Os Sinais Silenciosos e o Risco da “Perda de Isolação”
Diferentemente de outros problemas comuns, o colapso elétrico geralmente é precedido por indicadores físicos sutis que são frequentemente ignorados. De acordo com a especialista, o monitoramento da temperatura e a estabilidade da tensão funcionam como os principais termômetros para prevenir que o aquecimento discreto dos condutores evolua para um curto-circuito. A observação desses detalhes é fundamental para a segurança.
“O aumento da temperatura interna de um quadro de distribuição e as quedas de tensão nos pontos de conexão são indícios de uma instalação sobrecarregada. Quando uma fiação perde a sua isolação, a parte condutiva fica exposta e, com isso, submete a instalação ao risco de curto-circuito“, aponta Analeia.
Proteção Contra Surtos e Fugas: Essencial para o Patrimônio
A atualização dos quadros de luz, seguindo a norma NBR 5410, introduz componentes de segurança cruciais que eram ausentes em sistemas mais antigos. O Interruptor Diferencial Residual (DR) e o Dispositivo de Proteção contra Surto (DPS) constituem hoje a primeira linha de defesa contra falhas e descargas atmosféricas. O DR é vital para a segurança das pessoas, pois monitora fugas de corrente, interrompendo o fornecimento quando detecta variações mínimas que possam causar choques elétricos.
Já o DPS protege contra sobretensões vindas de fontes externas, como raios. Um dos efeitos da elevação de tensão sem proteção adequada inclui a queima de equipamentos elétricos e a perda da isolação de componentes e condutores. Investir na modernização é garantir uma proteção robusta contra eventos inesperados.
Eletromobilidade e os Novos Desafios do Quadro de Distribuição
A popularização dos carregadores para veículos elétricos em residências e condomínios tem levado, em muitos casos, a aumentos de potência sem uma análise prévia da capacidade do sistema, gerando um efeito dominó de superaquecimento.
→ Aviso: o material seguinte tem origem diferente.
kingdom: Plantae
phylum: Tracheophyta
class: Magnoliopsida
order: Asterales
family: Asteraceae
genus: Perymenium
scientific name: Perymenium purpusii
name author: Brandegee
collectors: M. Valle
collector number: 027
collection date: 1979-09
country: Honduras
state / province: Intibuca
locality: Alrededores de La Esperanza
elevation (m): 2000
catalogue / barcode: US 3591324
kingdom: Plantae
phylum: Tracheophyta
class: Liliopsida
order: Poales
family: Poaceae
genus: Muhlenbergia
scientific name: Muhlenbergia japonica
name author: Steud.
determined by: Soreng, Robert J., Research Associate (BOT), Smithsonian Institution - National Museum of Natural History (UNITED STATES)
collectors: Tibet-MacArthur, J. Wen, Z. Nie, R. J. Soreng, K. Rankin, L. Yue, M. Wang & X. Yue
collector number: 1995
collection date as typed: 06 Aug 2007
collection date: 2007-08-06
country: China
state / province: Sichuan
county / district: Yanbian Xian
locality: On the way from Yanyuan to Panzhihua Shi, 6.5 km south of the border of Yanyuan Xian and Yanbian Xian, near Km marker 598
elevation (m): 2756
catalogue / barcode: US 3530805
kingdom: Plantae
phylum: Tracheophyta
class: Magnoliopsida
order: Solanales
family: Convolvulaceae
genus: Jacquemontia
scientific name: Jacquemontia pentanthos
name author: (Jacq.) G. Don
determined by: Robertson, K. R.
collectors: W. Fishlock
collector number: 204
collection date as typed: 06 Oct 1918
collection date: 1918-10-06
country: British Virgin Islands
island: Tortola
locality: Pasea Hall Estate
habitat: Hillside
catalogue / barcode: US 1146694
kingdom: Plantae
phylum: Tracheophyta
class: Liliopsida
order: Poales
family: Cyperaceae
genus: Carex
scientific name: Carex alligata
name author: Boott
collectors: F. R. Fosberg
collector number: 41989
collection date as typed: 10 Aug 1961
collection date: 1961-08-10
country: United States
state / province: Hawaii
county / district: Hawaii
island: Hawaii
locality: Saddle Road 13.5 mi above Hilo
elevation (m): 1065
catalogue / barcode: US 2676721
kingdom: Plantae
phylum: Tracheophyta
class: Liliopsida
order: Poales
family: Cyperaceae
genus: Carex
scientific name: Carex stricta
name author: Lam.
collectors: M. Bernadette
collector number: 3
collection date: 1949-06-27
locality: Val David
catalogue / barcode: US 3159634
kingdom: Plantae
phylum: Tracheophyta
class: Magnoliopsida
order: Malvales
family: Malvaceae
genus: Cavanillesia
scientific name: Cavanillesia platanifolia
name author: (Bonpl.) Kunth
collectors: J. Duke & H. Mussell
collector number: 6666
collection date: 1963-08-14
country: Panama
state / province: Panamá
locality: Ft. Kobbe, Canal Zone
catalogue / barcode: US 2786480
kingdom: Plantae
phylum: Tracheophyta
A especialista alerta que essa prática compromete a segurança geral da instalação.
“A ampliação de potência em um quadro de distribuição sem análise prévia de capacidade de alimentação compromete a instalação do cliente e o fornecimento de energia”, adverte a especialista. Para suprir a demanda do carregador veicular e compensar a queda de energia, a corrente aumenta, forçando o sistema à sobrecarga. Isso resulta em aquecimento que degrada a isolação dos componentes e fiação, expondo a instalação a um sério risco de curto-circuito.
O Impacto Financeiro do Calor Excessivo na Conta de Luz
Além da segurança, o retrofit dos sistemas elétricos traz benefícios econômicos diretos na eficiência energética. Pontos de conexão que geram calor excessivo representam, na prática, energia consumida que é cobrada na fatura, mas que não se converte em uso produtivo. A coordenadora da Loja Elétrica destaca esse desperdício de forma clara:
“Todo calor oriundo de pontos de conexão ou de equipamentos que não se destinam a este fim, é perda. Para que esta potência térmica seja gerada a energia elétrica foi consumida e será debitada na fatura de energia“.
A atualização do sistema permite configurações que otimizam a troca de calor e a inclusão de barreiras de segurança, promovendo uma operação mais segura e financeiramente vantajosa.